Fibrosis and Cirrhosis

Progressive hepatic fibrosis leading to cirrhosis is the major complication of chronic HCV infection and accounts for almost all HCV-related morbidity and mortality. Early studies suggested little, if any, fibrosis progression during the first decade of infection, followed by a slow, regular progression during the next 15 years, increasing to an intermediate rate during the subsequent decade. In a German cohort study of 1833 women infected with HCV-contaminated immunoglobulin, 0.5% of patients developed cirrhosis after 25 years. Similarly, in a study of 376 HCV-infected women conducted by the Irish Hepatology Research Group, 51% of patients had fibrosis after 17 years, but only 2% had probable/definite cirrhosis. These estimates of cirrhosis rates are considerably lower than those from the US multicohort study and the widely cited US military study (approximately 35%). Fibrosis outcomes of 184 women from the same cohort were followed up for the subsequent 5 years; 49% showed no change in fibrosis, 24% showed regression, and 27% showed progression.

Recent data reinforce the potential for severe liver disease to develop in some patients. Among 485 plasma donors infected during the early 1970s, 34% had stage F3/F4 fibrosis (bridging fibrosis), cirrhosis, or HCC after 31 years; their 35-year cumulative survival was 84% versus 91%–95% for the general population. Similarly, a study of 300 black and white Americans with untreated HCV infection found that 29% of patients had stage F3/F4 fibrosis after 20 years, and 4.7% had confirmed cirrhosis. It should be noted, however, that these studies could have selected patients with severe disease.

The nonlinear progression of fibrosis was recently confirmed in a meta-analysis of 111 HCV studies. The mean annual stage-specific transition probabilities were 0.117 for stage F0 to F1, 0.085 for F1 to F2, 0.120 for F2 to F3, and 0.116 for F3 to F4. Although the estimated prevalence of cirrhosis was 16% after 20 years, there was wide variation between studies, suggesting that fibrosis is a highly unpredictable process.

Infection duration is a major risk factor for severe fibrosis, with the progression rate in a 50-year-old being almost 3 times that in a 20-year-old.
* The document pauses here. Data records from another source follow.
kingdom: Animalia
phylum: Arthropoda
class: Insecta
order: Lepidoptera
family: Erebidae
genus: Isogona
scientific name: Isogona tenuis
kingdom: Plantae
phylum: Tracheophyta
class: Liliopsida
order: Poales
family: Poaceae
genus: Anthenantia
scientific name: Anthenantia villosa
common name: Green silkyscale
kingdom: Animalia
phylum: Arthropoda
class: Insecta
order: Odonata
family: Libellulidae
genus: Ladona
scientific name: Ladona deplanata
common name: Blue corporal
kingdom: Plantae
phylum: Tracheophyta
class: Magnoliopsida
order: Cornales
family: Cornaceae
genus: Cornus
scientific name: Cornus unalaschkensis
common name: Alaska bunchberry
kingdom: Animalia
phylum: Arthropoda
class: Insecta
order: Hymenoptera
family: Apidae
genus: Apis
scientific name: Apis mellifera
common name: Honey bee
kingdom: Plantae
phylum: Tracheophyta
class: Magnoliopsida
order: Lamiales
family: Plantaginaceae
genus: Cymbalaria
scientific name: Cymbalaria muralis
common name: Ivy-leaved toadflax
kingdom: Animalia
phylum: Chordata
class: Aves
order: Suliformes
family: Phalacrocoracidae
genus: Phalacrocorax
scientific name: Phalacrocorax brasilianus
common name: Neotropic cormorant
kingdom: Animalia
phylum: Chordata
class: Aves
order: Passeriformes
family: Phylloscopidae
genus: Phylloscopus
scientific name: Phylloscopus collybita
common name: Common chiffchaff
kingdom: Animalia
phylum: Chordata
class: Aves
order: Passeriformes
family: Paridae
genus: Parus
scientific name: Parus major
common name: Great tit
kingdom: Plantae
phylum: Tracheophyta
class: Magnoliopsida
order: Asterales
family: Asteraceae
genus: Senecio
Age at time of infection is also important. In a biopsy analysis of 247 treatment-naïve HCV patients, progression rates were 0.13, 0.14, 0.27, and 0.36 fibrosis units/year for patients aged =19, 20–24, 25–36, and >36 years at infection, respectively. Age >36 years (vs =36 years) at time of infection was independently associated with faster progression. Men infected before age 50 have been identified as comprising the majority of cases of cirrhosis today (73.6%), whereas men aged >50 years when infected have faster disease progression compared with other age groups.

Several other factors, including sex, baseline fibrosis, HCV genotype, HIV/HBV coinfection, and alcohol consumption, also influence fibrosis progression. Identifying these factors can be useful when determining prognosis and advising patients on minimizing liver damage. Indeed, a recent study suggested that HCV genotype 3 might pose a particularly high risk of progressive fibrosis. Insulin resistance has been linked with fibrosis, and several studies have reported that this relationship remains significant, irrespective of HCV genotype. In addition, serum aminotransferase level elevations and the degree of hepatocellular necrosis/inflammation on biopsy have been found to predict fibrosis progression. Genetic factors might also play a role in fibrosis progression. Recent data indicate that the cirrhosis risk score, which is based on the association of 7 host genes, might help to differentiate HCV patients at high versus low risk of progressing toward cirrhosis, including those with early or mild CHC. Steatosis has also been linked to fibrosis progression, as has regular cannabis use. There is evidence of an association between cigarette smoking and hepatitis fibrosis, but not all studies have verified such an association.